- _What to work on_:
1. Answer these questions from the passage about the UC Davis honey-bee research program:
(a) How old is the program?
(b) In which decade did the program decline?
(c) Who is dean of the College of Agricultural and Environmental Sciences?
2. Give the next part of the passage on the UC Davis honey-bee research program, picking up after its final sentence.

____ Text provided

Intent on meeting the needs of California's multibillion dollar agriculture industry, the University of California, Davis, is revitalizing its honey-bee research program, the oldest such program in the nation.

Once a powerhouse in bee biology research, the UC Davis program declined during the 1990s as faculty retirements and budget shortages collided. With California's honey-bee industry now facing challenges ranging from mites to small hive beetles to colony collapse disorder, rebuilding the 65-year-old program has become critical.

California agriculture produces almonds, alfalfa, sunflowers, tree fruit and many other crops that rely on bees for pollination each spring.

"The honey-bee industry plays a key role in the success of California agriculture, and it is imperative that UC Davis provide the research necessary to help solve some of the pressing problems related to bee health, breeding and pollination," said Neal Van Alfen, dean of the College of Agricultural and Environmental Sciences. "During the coming years we will be adding new staff and faculty to our bee biology program and renovating the Harry Laidlaw Jr. Honey Bee Research Facility here on campus."

________
____ Supplied records

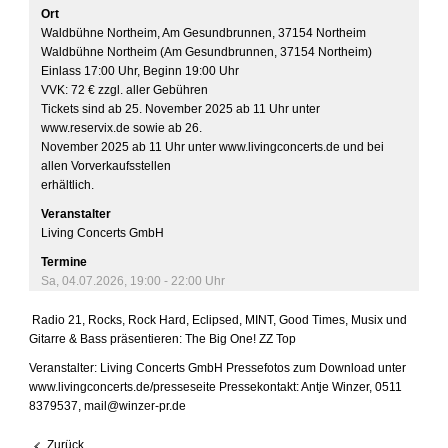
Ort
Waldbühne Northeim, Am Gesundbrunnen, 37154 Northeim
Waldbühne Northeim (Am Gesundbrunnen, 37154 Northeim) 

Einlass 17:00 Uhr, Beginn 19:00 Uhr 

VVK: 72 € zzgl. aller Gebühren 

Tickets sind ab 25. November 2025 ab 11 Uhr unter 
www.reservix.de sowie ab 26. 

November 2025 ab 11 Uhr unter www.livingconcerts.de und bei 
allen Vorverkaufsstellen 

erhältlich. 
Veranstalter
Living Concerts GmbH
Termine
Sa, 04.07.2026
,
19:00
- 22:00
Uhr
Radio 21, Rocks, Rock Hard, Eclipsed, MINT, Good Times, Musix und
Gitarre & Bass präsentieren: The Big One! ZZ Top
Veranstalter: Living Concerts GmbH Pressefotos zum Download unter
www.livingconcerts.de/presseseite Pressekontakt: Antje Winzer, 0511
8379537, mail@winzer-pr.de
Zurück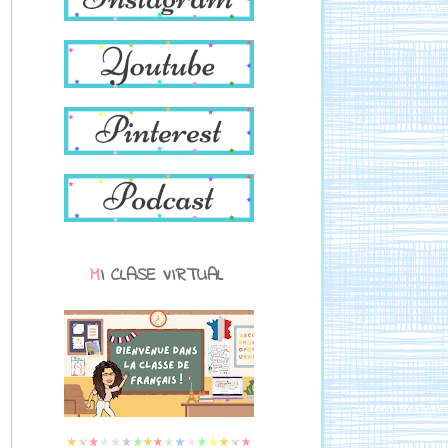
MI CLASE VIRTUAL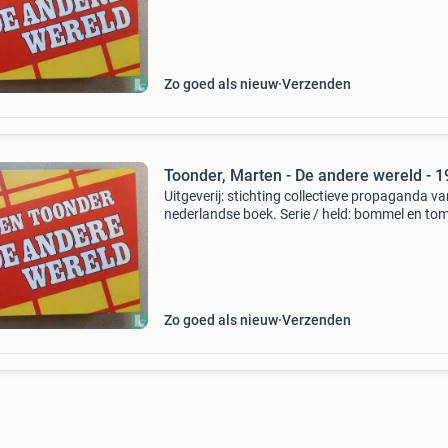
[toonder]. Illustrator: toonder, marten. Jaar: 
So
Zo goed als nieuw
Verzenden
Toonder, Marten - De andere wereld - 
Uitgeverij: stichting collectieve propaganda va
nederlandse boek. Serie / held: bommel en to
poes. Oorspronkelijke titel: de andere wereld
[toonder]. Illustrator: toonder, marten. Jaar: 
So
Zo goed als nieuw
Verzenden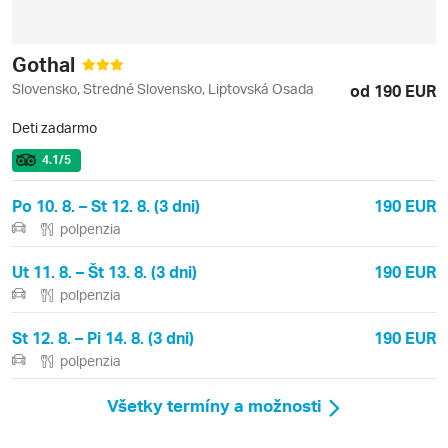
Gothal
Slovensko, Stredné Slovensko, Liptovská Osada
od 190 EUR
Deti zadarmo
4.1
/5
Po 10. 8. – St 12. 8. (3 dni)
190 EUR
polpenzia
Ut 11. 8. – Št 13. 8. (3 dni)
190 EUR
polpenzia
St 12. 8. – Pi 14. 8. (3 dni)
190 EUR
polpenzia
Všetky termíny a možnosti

________
____ Supplied records

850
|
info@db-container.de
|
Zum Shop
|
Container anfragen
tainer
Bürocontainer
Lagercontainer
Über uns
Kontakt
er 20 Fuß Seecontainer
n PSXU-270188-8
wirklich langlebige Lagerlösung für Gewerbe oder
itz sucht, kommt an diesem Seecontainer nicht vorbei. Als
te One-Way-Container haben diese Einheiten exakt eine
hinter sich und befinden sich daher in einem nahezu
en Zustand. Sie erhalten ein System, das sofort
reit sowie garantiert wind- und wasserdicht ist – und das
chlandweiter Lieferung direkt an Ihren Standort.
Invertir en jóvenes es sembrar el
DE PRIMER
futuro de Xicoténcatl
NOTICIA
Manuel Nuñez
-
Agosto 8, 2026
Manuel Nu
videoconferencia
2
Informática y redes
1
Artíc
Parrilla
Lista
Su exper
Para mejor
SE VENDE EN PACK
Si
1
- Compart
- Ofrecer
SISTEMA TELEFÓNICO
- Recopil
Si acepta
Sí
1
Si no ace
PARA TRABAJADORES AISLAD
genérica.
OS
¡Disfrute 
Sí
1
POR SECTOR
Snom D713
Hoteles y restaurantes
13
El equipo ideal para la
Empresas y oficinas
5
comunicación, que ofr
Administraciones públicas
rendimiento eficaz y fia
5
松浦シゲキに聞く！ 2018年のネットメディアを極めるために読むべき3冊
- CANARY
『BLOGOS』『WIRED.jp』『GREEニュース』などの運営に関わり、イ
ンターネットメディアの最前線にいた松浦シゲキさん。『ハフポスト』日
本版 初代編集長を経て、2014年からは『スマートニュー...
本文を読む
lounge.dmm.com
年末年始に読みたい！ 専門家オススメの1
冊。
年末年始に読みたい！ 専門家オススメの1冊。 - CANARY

________

- _Outputs in order_:
1.
(a) 65 years old
(b) The 1990s
(c) Neal Van Alfen

2.
One of the first steps toward rebuilding the research program is the hiring of accomplished bee breeder and geneticist Susan Cobey, who has been at The Ohio State University. Cobey arrives this week as full-time manager of the Laidlaw bee biology facility and plans to begin offering specialized classes to bee breeders in May and June.

"It is a huge honor to help revive UC Davis' bee biology laboratory," said Cobey, who worked in the Laidlaw lab during the late 1970s and early 1980s. She was mentored by its namesake, the late Professor Harry Laidlaw, who inspired her career choice. She has gone on to become a leading expert in instrumental insemination of bees and practical bee breeding.

"California is the center for the bee industry and home to some of the nation's best beekeepers," Cobey said. "I look forward to working with them, with an emphasis on stock improvement."

In addition to hiring Cobey, the bee biology program will be further bolstered by:

  • The addition of a new professor in UC Davis' entomology department who will specialize in the biology of bee pollination. That position is expected to be filled by late fall, according to Walter Leal, who chairs the entomology department.
  • A $500,000 renovation of the 8,200 square foot Laidlaw bee biology facility, which is home to laboratories, offices, an apiarium with glass-walled observation hives, a honey-bee food processing room and shop. The building is being remodeled to include a larger multipurpose room, a walk-in freezer and other facility improvements.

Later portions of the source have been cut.